(SOURCE DOCUMENT Opens)
A peek inside the mind of an underage vaper shows why vaping has become so pervasive, and so hard to combat
Editor’s note: The name of the story’s interviewee has been changed in order to protect her from self-incrimination and/or poor public perception.
The age of majority may be 21 to vape, according to state and local law, but that doesn’t stop many people from starting young.
Hailey, age 18, started vaping her sophomore year of high school when she was 16.
“That’s when I started driving and going to school more and working two jobs,” she said. “It’s kind of like a stress reliever. I find myself driving easier when I have it in my hand.”
She initially chose cigarettes when she was 15, then switched to vaping from a “mod.”
She started with cigarettes because she has a father and older brother who smoke, she said.
Hailey made the switch to vaping due to the stigma around cigarettes and their smoke, especially at work in the food service industry, where she interacted with the public on a regular basis.
“People were looking at me weird. Or your breath stinks or your shirt smells, or — I have a lot of hair — so your hair smells. I was just spraying myself with perfume all the time. It was almost embarrassing. I decided that vaping was the way to go … even though it’s a nasty habit,” she said, with a quick laugh at her last comment.
While her smoking habit made her red in the face, she said that vaping is common enough among the high school population to not be so demonized. Even among youth, smoking and cannabis use are common enough to not make her an unusual case.
(SOURCE DOCUMENT Closes)
Continue the article on underage vaping from the point where it stops.
(MATERIAL SHOWN Opens)
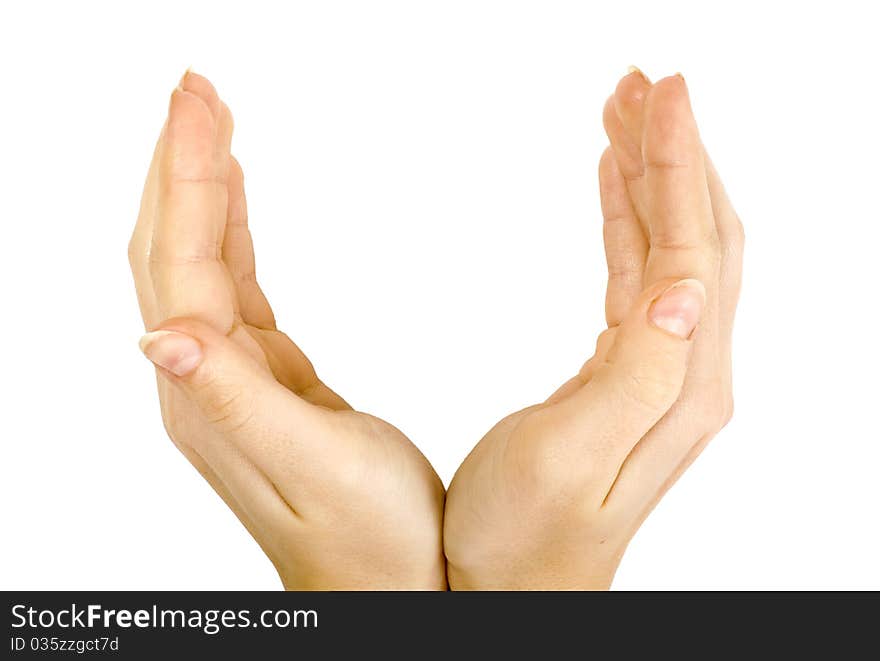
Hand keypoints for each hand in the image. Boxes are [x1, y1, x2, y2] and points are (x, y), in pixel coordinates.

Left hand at [129, 72, 445, 589]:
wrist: (390, 585)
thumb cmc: (368, 539)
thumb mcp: (311, 469)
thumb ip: (237, 401)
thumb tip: (162, 332)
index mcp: (209, 394)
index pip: (181, 261)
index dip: (186, 176)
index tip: (199, 100)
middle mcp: (206, 381)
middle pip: (172, 250)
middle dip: (179, 162)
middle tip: (197, 87)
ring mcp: (234, 380)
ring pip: (199, 263)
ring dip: (199, 189)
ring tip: (210, 121)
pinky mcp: (269, 381)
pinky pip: (236, 288)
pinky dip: (231, 232)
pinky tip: (235, 200)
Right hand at [443, 71, 742, 588]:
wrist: (512, 591)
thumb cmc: (523, 540)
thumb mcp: (571, 459)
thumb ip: (638, 373)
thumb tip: (685, 286)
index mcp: (681, 386)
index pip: (694, 248)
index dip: (677, 162)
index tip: (659, 89)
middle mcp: (686, 373)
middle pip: (697, 235)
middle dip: (674, 150)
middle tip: (641, 81)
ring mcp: (659, 372)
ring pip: (668, 249)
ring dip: (650, 177)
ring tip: (622, 112)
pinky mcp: (622, 372)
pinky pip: (637, 277)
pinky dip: (627, 221)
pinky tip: (610, 187)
(MATERIAL SHOWN Closes)
- _RESULT_:
Hailey maintained the habit while she was younger by buying single cigarettes for around a quarter a piece off friends.
“Now, you can kind of get e-juice wherever,” she said.
She said getting it online was easy. Once she turned 18, she was able to find the local stores that would sell it to her.
Driving is one of the main reasons she keeps up the habit, commuting to her jobs every day is easier with it. For many people who smoke and vape, being in the car is an almost natural place to take a drag.
“In the car, I have it on my lap at all times,” she said. “It’s also a quick fix on my lunch break. Like, stress gone.”
Socially, she said vaping hadn’t really led her to making any new friends who also vape, but she does often have people come up to join her on her breaks.
“I feel like a lot of people will come to me and be like, ‘Hey, can I have a cigarette?’ Or, ‘Hey, can we smoke together? Hey, let’s vape together.’ Even though it’s not a big deal. Like vaping is not even the hugest deal but people will still ask. And it’s like, ‘If you want’,” she said.
Cloudy culture
There is a part of vaping that is focused on the large, billowing clouds exhaled, which can be much thicker than cigarette smoke and heavy enough to roll across surfaces like tabletops when indoors. Some have even turned this “clouding” into competitions.
In order to make such large clouds, mods need to be used as opposed to vape pens, as a large amount of juice put into a mod can be aerosolized at a fast enough rate to create the look.
“When I used to smoke cigarettes, it was no big deal how big your cloud was,” Hailey said. “Then I got a small vape and I see all these people with big vapes and I said, ‘I’m going to get me one of those.’”
She said the mods themselves look cool in addition to the large clouds put out. She said that advertisements influenced her viewpoint, as they use sex appeal associated with the mod products.
The new, stylized vape products like those that resemble guitar picks or flash drives “look silly” to Hailey and they can be very expensive. Though that high price point can also be a point of pride.
“It’s just another thing, like you want to have the coolest clothes, you want to have the coolest car,” she said.
Price to Pay
Acquiring a mod and continuously buying juice for it is not cheap, according to Hailey.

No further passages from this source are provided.